Aber urteilen wir nicht leichtfertig wie all Jene, die schon vorab zu wissen glaubten, dass die Diva aller Diven sowieso nicht kommen werde, weil sie ja das deutsche Repertoire nicht mag. Auch für Anna Netrebko wäre ein Auftritt bei den Bayreuther Festspielen ein Markstein in ihrer Karriere gewesen, denn der heiligste aller Musentempel steht immer noch auf dem Grünen Hügel. Allerdings scheint die gleichzeitige Annullierung von Salzburger Auftritten die Version von der "Erschöpfung" der viel beschäftigten Sopranistin zu stützen.
Das tiefer liegende Problem liegt eher in den Bedingungen, die manche der Weltstars den Veranstaltern oktroyieren.

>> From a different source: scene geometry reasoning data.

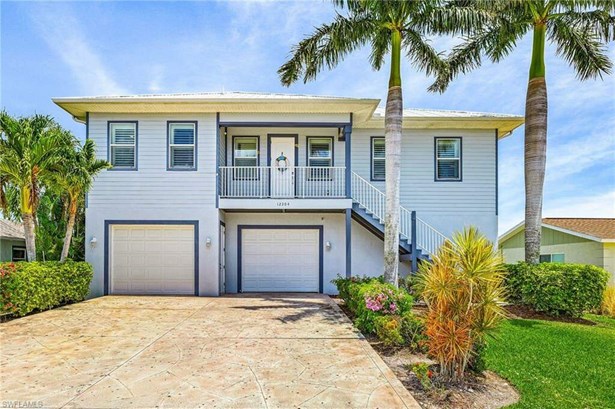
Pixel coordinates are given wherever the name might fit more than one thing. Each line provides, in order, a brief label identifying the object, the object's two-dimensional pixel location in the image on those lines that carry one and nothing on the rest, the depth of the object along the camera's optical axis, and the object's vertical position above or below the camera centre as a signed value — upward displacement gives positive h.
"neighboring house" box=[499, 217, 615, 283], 14.93 -1.38
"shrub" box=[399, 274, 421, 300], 11.58 -2.34
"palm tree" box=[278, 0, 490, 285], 10.05 +4.39
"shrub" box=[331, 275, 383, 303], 10.03 -1.97
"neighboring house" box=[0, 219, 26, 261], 17.55 -1.63
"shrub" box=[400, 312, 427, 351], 6.71 -2.13
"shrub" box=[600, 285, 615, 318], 11.52 -2.77
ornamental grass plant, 5.10 -1.20
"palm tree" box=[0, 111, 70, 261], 9.50 +1.16
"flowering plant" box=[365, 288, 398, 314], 7.65 -1.81
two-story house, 12.80 +0.57
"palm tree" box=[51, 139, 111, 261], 10.34 +0.81
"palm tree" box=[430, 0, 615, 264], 11.32 +4.73
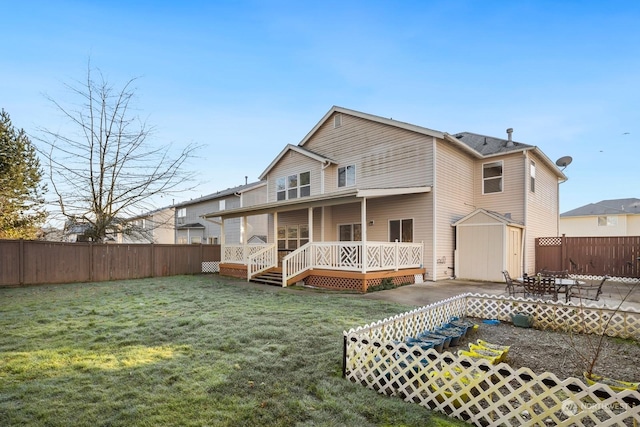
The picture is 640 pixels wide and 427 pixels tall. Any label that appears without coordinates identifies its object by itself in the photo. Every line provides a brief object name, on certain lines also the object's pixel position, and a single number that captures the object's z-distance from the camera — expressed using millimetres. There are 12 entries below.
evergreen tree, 14391
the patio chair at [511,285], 8336
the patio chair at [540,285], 7830
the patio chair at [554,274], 8414
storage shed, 12758
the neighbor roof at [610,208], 28016
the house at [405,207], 12185
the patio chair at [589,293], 9252
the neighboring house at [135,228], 15047
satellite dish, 16875
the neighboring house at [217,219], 25677
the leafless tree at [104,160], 13695
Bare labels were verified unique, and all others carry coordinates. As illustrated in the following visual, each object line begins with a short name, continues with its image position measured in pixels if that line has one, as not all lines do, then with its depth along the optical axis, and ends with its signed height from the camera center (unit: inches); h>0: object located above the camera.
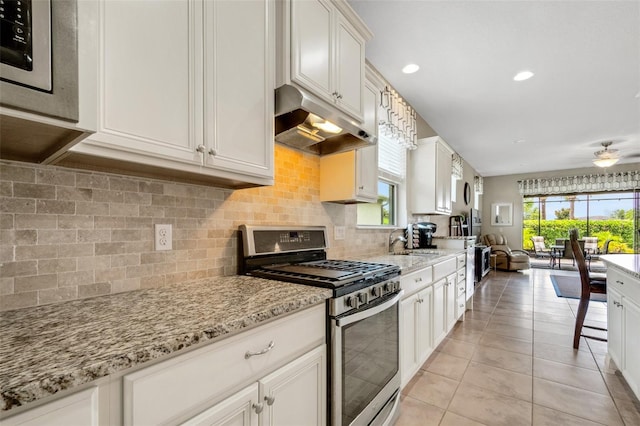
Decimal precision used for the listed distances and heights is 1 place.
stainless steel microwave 25.8 +14.8
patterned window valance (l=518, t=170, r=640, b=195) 295.5 +30.5
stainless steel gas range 51.3 -19.6
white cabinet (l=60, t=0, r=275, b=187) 35.9 +17.8
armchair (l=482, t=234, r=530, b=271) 290.7 -43.7
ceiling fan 207.7 +38.8
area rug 192.5 -55.9
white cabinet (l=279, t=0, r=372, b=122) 58.1 +36.4
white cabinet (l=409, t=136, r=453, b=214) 150.6 +18.3
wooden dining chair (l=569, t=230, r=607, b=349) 106.0 -27.1
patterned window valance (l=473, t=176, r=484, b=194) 317.7 +31.2
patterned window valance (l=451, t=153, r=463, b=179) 197.6 +32.4
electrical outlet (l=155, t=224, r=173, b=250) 51.3 -4.0
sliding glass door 335.5 -7.7
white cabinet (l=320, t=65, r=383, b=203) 86.3 +13.2
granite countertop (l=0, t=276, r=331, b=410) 22.2 -12.3
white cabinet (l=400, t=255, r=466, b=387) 80.0 -31.9
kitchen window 121.3 +11.3
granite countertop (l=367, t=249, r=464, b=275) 83.2 -16.1
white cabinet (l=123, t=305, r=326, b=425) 28.0 -19.1
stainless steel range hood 56.9 +20.2
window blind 125.9 +24.5
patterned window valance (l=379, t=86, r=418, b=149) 108.8 +37.5
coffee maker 138.4 -11.0
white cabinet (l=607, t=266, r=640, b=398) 71.4 -30.7
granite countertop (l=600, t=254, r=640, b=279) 71.8 -15.0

Exkursionen per Helikopter
Elina Garanca beispielsweise ist praktisch nicht zu haben, wenn ihr Mann nicht gleichzeitig dirigieren kann, und von Netrebko sind auch keine Absagen bekannt, wenn Yusif Eyvazov mit auf der Bühne stehen darf.
Punktuelle Auftritte - wie die beiden für den Bayreuther "Lohengrin" konzedierten - vertragen sich nicht mit Wagners Festspielidee, ebenso wenig wie die Exkursionen per Helikopter des ebenso umtriebigen wie flüchtigen Dirigierzampanos Valery Gergiev.
Wie sensibel das Bayreuther Publikum auf diese Gemenge-lage reagiert, zeigte sich am vergangenen Dienstag, als Gergiev wegen eines Todesfalles das "Tannhäuser"-Dirigat absagte und der einspringende Christian Thielemann enthusiastisch gefeiert wurde. Das Publikum liegt ihm wegen seiner konsequenten Haltung zu Füßen; man könnte auch ganz altmodisch sagen: wegen seiner Treue. Ähnlich demonstrativ wurde tags drauf die anstelle Anna Netrebkos als Elsa im "Lohengrin" auftretende Annette Dasch begrüßt, nämlich mit erwartungsfrohem Jubel. Wie berechtigt der war, lässt sich kaum beurteilen, denn der unfaire, weil spekulative Vergleich muss hier unterbleiben.
Wohl aber darf behauptet werden, dass an die imposante Bühnenpräsenz der russischen Sängerin, die ja auch eine fabelhafte Schauspielerin ist, kaum heranzureichen ist.